Problem description –
Rewrite the text lines from all of the entries below as one numbered list, omitting any blank lines and leaving out the pictures.

Data for the task –
************

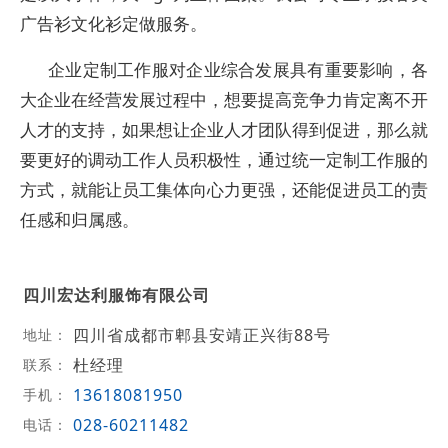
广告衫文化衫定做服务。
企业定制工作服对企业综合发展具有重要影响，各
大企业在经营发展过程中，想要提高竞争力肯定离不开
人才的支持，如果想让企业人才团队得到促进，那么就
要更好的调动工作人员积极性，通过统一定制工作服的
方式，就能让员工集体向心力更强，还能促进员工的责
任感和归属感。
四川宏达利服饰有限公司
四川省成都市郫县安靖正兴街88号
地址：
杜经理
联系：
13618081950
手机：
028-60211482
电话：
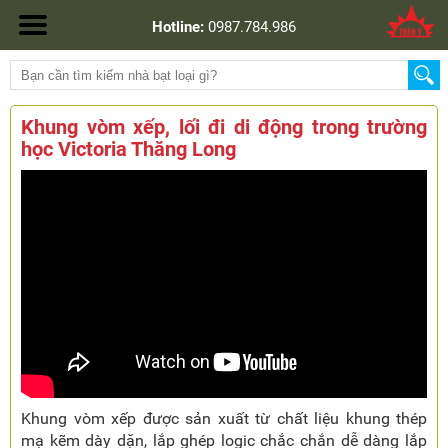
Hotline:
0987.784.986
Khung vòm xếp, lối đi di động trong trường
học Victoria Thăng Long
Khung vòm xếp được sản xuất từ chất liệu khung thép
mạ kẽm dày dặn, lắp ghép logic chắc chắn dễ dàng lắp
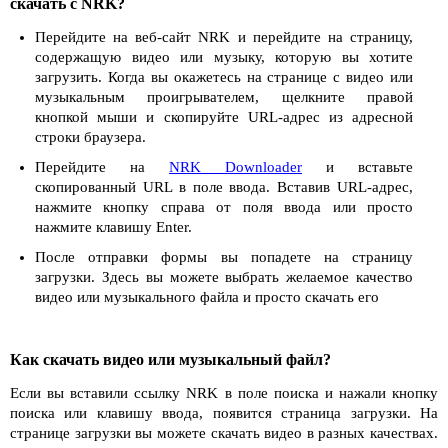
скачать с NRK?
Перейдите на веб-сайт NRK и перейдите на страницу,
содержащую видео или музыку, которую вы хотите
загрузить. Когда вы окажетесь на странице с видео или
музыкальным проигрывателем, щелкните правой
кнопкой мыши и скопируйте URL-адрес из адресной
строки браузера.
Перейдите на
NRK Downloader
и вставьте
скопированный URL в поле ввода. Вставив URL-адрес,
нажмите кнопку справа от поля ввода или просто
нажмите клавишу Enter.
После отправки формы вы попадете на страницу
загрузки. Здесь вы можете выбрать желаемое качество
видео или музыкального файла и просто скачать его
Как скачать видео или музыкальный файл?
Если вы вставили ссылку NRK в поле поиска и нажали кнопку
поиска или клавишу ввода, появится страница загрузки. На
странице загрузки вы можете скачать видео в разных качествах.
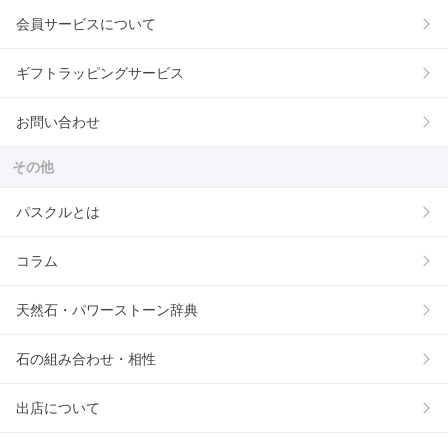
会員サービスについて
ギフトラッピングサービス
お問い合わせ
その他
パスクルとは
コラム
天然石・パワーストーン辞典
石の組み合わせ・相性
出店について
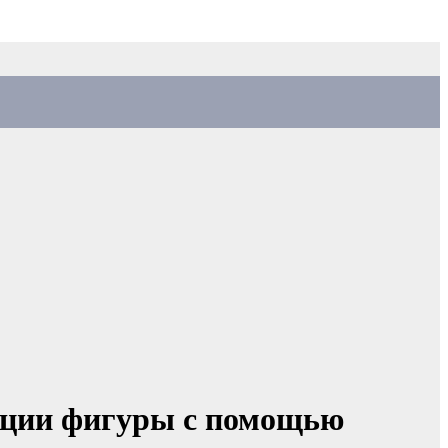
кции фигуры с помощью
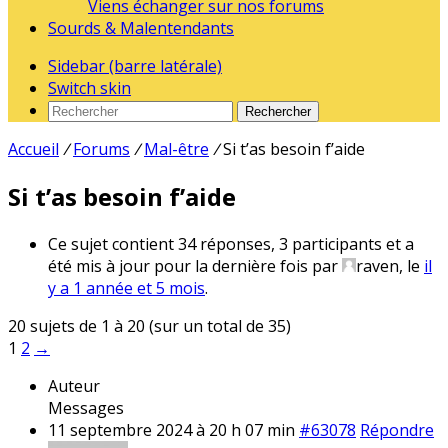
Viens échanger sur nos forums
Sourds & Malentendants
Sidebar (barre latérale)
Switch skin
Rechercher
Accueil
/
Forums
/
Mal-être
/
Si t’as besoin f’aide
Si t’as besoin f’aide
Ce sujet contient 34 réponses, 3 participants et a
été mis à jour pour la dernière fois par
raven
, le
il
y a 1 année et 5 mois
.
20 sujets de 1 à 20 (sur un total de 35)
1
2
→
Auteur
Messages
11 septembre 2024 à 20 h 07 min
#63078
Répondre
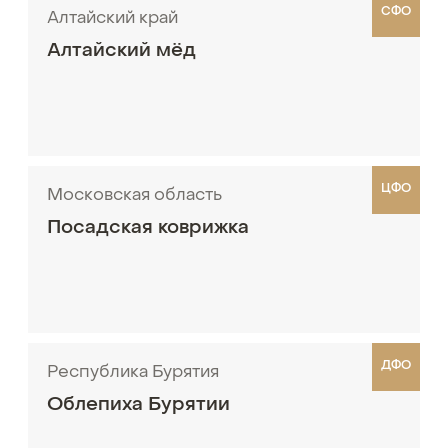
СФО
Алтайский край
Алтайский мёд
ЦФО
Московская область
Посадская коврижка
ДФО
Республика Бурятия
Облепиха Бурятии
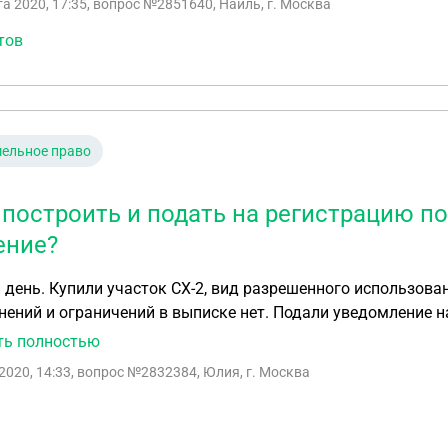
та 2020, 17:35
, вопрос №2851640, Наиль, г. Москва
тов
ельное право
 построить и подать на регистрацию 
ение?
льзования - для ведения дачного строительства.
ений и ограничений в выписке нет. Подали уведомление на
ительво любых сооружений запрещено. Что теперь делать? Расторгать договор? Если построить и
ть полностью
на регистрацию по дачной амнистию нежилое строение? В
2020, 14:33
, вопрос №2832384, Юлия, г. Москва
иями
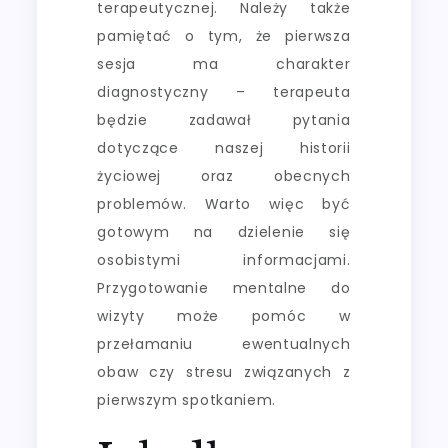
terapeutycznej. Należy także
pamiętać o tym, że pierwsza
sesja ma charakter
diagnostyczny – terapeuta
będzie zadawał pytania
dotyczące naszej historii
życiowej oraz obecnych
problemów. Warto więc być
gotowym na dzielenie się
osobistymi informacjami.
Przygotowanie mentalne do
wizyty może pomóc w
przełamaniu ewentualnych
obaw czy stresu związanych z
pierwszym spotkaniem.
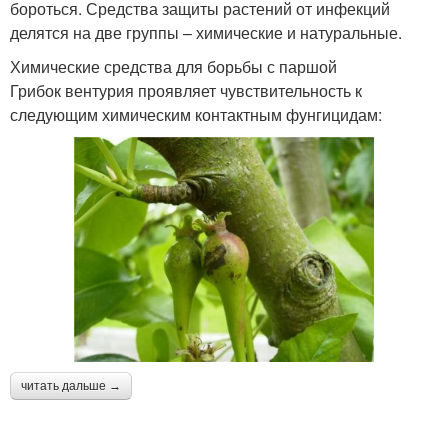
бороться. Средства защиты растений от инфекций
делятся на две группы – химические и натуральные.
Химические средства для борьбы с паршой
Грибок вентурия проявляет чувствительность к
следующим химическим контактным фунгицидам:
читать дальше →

************

Solution to this problem –
1. 广告衫文化衫定做服务。
2. 企业定制工作服对企业综合发展具有重要影响，各
3. 大企业在经营发展过程中，想要提高竞争力肯定离不开
4. 人才的支持，如果想让企业人才团队得到促进，那么就
5. 要更好的调动工作人员积极性，通过统一定制工作服的
6. 方式，就能让员工集体向心力更强，还能促进员工的责
7. 任感和归属感。
8. 四川宏达利服饰有限公司
9. 四川省成都市郫县安靖正兴街88号
10. 地址：
11. 杜经理
12. 联系：
13. 13618081950
14. 手机：
15. 028-60211482
16. 电话：
17. Hotline:
18. 0987.784.986
19. Khung vòm xếp, lối đi di động trong trường
20. học Victoria Thăng Long
21. Khung vòm xếp được sản xuất từ chất liệu khung thép
22. mạ kẽm dày dặn, lắp ghép logic chắc chắn dễ dàng lắp
23. скачать с NRK?
24. Перейдите на веб-сайт NRK и перейдите на страницу,
25. содержащую видео или музыку, которую вы хотите
26. загрузить. Когда вы окажетесь на странице с видео или
27. музыкальным проигрывателем, щелкните правой
28. кнопкой мыши и скопируйте URL-адрес из адресной
29. строки браузера.
30. Перейдите на
31. NRK Downloader
32. и вставьте
33. скопированный URL в поле ввода. Вставив URL-адрес,
34. нажмите кнопку справа от поля ввода или просто
35. нажмите клавишу Enter.
36. После отправки формы вы попадете на страницу
37. загрузки. Здесь вы можете выбрать желаемое качество
38. видео или музыкального файла и просто скачать его
39. Как скачать видео или музыкальный файл?
40. Если вы вставили ссылку NRK в поле поиска и нажали кнопку
41. поиска или клавишу ввода, появится страница загрузки. На
42. странице загрузки вы можете скачать видео в разных качествах.
43. 会員サービスについて
44. ギフトラッピングサービス
45. お問い合わせ
46. その他
47. パスクルとは
48. コラム
49. 天然石・パワーストーン辞典
50. 石の組み合わせ・相性
51. 出店について
52. кции фигуры с помощью
53. Viens échanger sur nos forums
54. Sourds & Malentendants
55. Sidebar (barre latérale)
56. Switch skin
57. Rechercher
58. Accueil
59. /
60. Forums
61. /
62. Mal-être
63. /
64. Si t’as besoin f’aide
65. Si t’as besoin f’aide
66. Ce sujet contient 34 réponses, 3 participants et a
67. été mis à jour pour la dernière fois par
68. raven
69. , le
70. il
71. y a 1 année et 5 mois
72. .
73. 20 sujets de 1 à 20 (sur un total de 35)
74. 1
75. 2
76. →
77. Auteur
78. Messages
79. 11 septembre 2024 à 20 h 07 min
80. #63078
81. Répondre
82. СФО
83. Алтайский край
84. Алтайский мёд
85. ЦФО
86. Московская область
87. Посадская коврижка
88. ДФО
89. Республика Бурятия
90. Облепиха Бурятии
91. та 2020, 17:35
92. , вопрос №2851640, Наиль, г. Москва
93. тов
94. ельное право
95.  построить и подать на регистрацию 
96. ение?
97. льзования - для ведения дачного строительства.
98. ений и ограничений в выписке нет. Подали уведомление на
99. ительво любых сооружений запрещено. Что теперь делать? Расторгать договор? Если построить и
100. ть полностью
101. на регистрацию по дачной амнистию нежилое строение? В
102. 2020, 14:33
103. , вопрос №2832384, Юлия, г. Москва
104. иями
105. terapeutycznej. Należy także
106. pamiętać o tym, że pierwsza
107. sesja ma charakter
108. diagnostyczny – terapeuta
109. będzie zadawał pytania
110. dotyczące naszej historii
111. życiowej oraz obecnych
112. problemów. Warto więc być
113. gotowym na dzielenie się
114. osobistymi informacjami.
115. Przygotowanie mentalne do
116. wizyty może pomóc w
117. przełamaniu ewentualnych
118. obaw czy stresu związanych z
119. pierwszym spotkaniem.
120. бороться. Средства защиты растений от инфекций
121. делятся на две группы – химические и натуральные.
122. Химические средства для борьбы с паршой
123. Грибок вентурия проявляет чувствительность к
124. следующим химическим контактным фунгицидам:
125. читать дальше →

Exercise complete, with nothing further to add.